‘I say there’s an end to everything,’ said Mrs. Cupp even more emphatically, crowding the plates noisily on to a tray. ‘And one of them’s my patience.’

Jocelyn stared. Sally, raising her head from her daily task, on which she was at that moment engaged, looked on with the air of a mild, disinterested angel.

‘But what on earth has happened? What’s the matter?’ asked Jocelyn.

‘You only got to cast an eye out of the winder to see what’s the matter,’ said Mrs. Cupp, jerking her elbow in its direction. ‘They don’t collect like that round parties that’s respectable.’

And dropping some forks off the overloaded tray she clattered out of the room.

Jocelyn turned swiftly to Sally. ‘You see?’ he said.

‘See wot?’ asked Sally, who was about to stoop and pick up the forks, but remembered not to just in time.

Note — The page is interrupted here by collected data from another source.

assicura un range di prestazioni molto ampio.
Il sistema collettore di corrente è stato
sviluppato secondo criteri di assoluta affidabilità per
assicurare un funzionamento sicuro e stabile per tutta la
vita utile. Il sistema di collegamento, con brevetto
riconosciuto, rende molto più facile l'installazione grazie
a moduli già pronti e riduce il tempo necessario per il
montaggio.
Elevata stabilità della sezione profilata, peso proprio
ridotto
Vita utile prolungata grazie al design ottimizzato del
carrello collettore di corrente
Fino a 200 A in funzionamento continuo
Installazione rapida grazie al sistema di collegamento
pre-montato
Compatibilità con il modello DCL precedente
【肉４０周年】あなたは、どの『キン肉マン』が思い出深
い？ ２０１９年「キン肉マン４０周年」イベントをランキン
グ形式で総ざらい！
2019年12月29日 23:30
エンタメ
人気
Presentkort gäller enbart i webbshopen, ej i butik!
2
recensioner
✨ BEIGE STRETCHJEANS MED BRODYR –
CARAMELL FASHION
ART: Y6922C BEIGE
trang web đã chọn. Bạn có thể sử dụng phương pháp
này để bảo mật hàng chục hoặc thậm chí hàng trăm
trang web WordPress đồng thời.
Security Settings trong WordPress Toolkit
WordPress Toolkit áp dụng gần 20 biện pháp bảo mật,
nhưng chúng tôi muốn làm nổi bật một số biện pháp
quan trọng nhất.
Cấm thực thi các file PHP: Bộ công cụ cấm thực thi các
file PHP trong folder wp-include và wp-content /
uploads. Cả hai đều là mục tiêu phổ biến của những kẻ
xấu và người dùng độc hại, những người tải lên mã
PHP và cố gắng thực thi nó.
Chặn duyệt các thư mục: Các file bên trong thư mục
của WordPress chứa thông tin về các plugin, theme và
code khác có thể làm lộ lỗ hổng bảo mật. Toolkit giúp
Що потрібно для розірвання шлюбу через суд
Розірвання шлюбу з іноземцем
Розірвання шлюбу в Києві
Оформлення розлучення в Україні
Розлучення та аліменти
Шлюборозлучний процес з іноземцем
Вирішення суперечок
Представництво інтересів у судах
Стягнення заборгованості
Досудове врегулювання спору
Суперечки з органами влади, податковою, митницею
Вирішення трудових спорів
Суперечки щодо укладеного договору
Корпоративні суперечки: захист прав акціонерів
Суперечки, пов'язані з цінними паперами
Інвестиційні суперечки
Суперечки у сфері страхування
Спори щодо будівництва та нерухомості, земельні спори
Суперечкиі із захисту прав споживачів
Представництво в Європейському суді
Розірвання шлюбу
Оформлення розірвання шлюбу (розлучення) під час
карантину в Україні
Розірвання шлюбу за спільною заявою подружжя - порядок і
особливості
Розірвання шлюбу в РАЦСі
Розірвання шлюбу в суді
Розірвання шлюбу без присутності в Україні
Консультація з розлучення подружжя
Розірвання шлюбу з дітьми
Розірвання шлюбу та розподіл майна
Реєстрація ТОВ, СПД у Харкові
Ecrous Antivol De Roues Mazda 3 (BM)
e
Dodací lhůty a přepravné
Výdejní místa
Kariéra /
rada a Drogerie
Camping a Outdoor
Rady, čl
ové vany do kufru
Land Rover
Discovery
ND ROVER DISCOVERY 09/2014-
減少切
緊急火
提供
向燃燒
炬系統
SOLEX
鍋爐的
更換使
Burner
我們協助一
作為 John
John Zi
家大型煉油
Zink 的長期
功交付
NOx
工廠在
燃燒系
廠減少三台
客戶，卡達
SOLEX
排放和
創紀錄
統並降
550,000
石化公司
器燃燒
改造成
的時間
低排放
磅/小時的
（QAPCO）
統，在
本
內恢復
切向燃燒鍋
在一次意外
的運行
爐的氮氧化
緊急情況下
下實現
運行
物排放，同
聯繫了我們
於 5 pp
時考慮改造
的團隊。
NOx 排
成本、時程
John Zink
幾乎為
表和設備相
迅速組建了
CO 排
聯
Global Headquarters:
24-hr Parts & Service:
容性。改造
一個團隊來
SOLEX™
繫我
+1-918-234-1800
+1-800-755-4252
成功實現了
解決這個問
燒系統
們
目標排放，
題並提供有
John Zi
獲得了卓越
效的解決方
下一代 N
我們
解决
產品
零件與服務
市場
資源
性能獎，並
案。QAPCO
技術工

Yes; see what, indeed. That it was her fault? That this disgrace had been brought on him through her fault? Was that, Jocelyn asked himself, shocked at the tempest of injustice that had for an instant swept him off his feet, what he wanted her to see?

‘I meant,’ he said, ashamed of his unfairness, ‘you heard. You did hear, didn’t you, what the horrible woman was saying?’

Sally nodded. ‘Thinks we ain’t married,’ she said. She seemed quite undisturbed. ‘Well, it ain’t much use thinkin’ we ain’t when we are,’ she remarked.